◆ **Actions à mener**
(a) Consignez sans rien modifier le passage de l'extrait sur l'OSINT qui va de « Par Alexandre Denjean » jusqu'à « pas possible ? » inclus.
(b) Selon l'extrait sur l'OSINT, pourquoi convient-il de bien vérifier les informations obtenues sur le web ? Répondez en une à trois phrases.

◆ **Extrait source**
-=-=-

De tout temps, les civilisations humaines ont cherché à dominer leurs adversaires ou voisins, que ce soit dans la culture, la technologie, l’économie ou la surface territoriale. Le renseignement a donc, au cours des âges, revêtu une grande importance dans la survie de ces civilisations et plus particulièrement de la nôtre. En effet, depuis l’avènement d’Internet, l’information est disponible immédiatement, pour peu que l’on parle plusieurs langues.
Il est donc essentiel de différencier le renseignement dit « classique » et celui qui est pratiqué sur Internet. Les méthodes pour obtenir des informations via le web ne demandent pas une infrastructure et une organisation complexes. N’importe qui peut, avec une simple connexion à Internet et un peu de jugeote, trouver l’information qu’il cherche. Bien entendu, il est important de bien vérifier ce que l’on trouve, car si l’information est disponible immédiatement, il n’est pas certain qu’elle soit fiable à 100 %.
Dans cet article en 3 parties, nous allons voir que l’OSINT peut servir dans tous les domaines, qu’ils soient civils ou militaires.
Par Alexandre Denjean
a) La définition de l’OSINT
Littéralement, l’OSINT veut dire : « Open Source Intelligence », soit en français, « Renseignement de Source Ouverte ». Il s’agit donc d’une information disponible pour tout le monde et non classifiée. Ça, c’est la théorie. Dans la pratique, il est bien évidemment plus intéressant pour vos clients d’avoir de l’information classifiée obtenue légalement. Qui a dit que ce n’était pas possible ?

-=-=-

◆ **Entrées affichées**
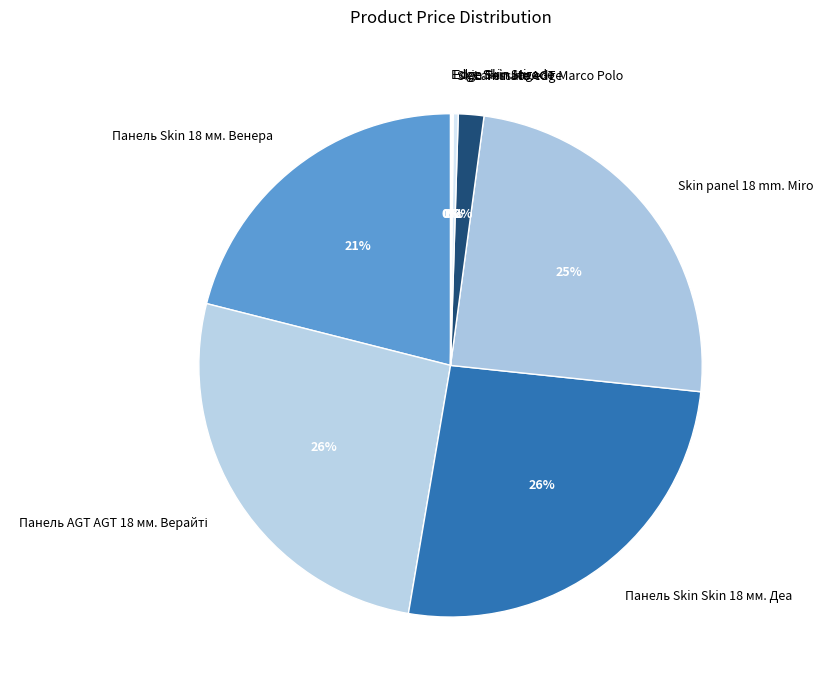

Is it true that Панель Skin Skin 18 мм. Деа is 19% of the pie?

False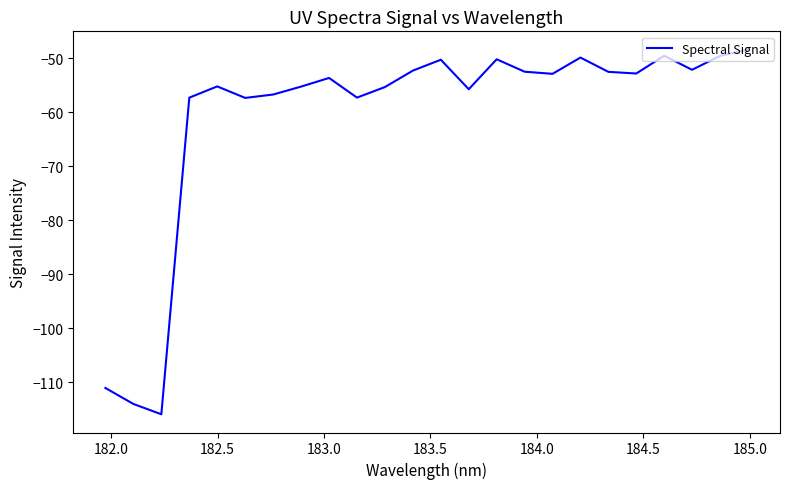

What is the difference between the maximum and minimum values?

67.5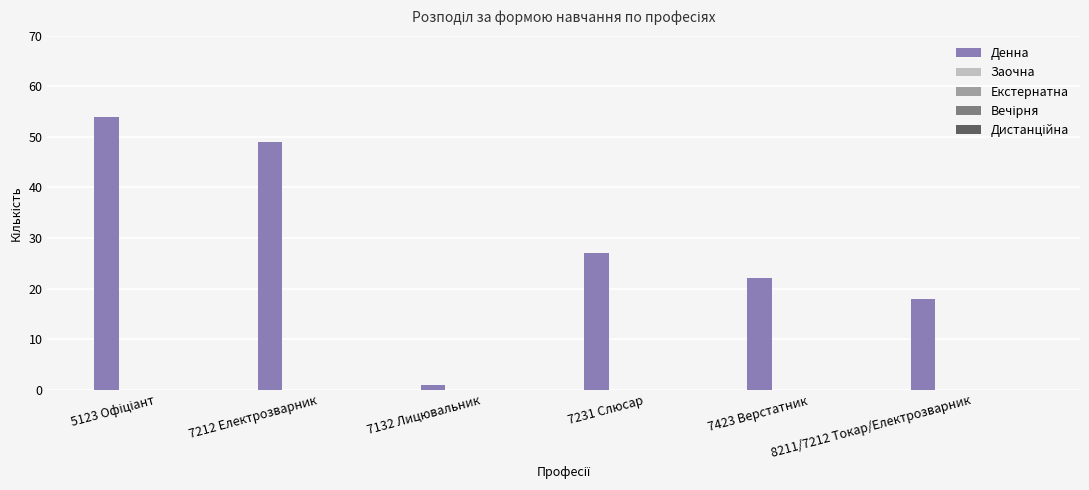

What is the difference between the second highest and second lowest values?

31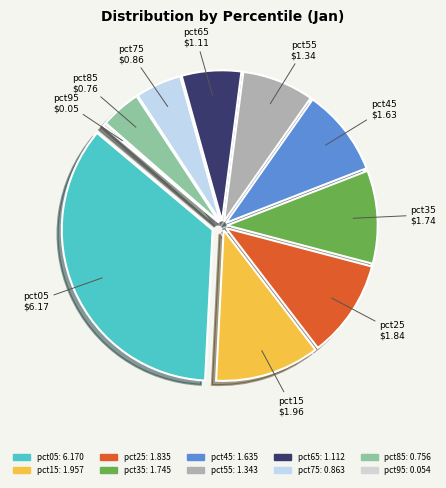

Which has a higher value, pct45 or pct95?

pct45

-=-=-

◆ **Réponses attendues**
(a)
Par Alexandre Denjean
a) La définition de l’OSINT
Littéralement, l’OSINT veut dire : « Open Source Intelligence », soit en français, « Renseignement de Source Ouverte ». Il s’agit donc d’une information disponible pour tout le monde et non classifiée. Ça, c’est la théorie. Dans la pratique, il est bien évidemment plus intéressant pour vos clients d’avoir de l’information classifiée obtenue légalement. Qui a dit que ce n’était pas possible ?

(b) Il faut vérifier ce que l'on trouve, car une information disponible immédiatement n'est pas pour autant fiable à 100 %.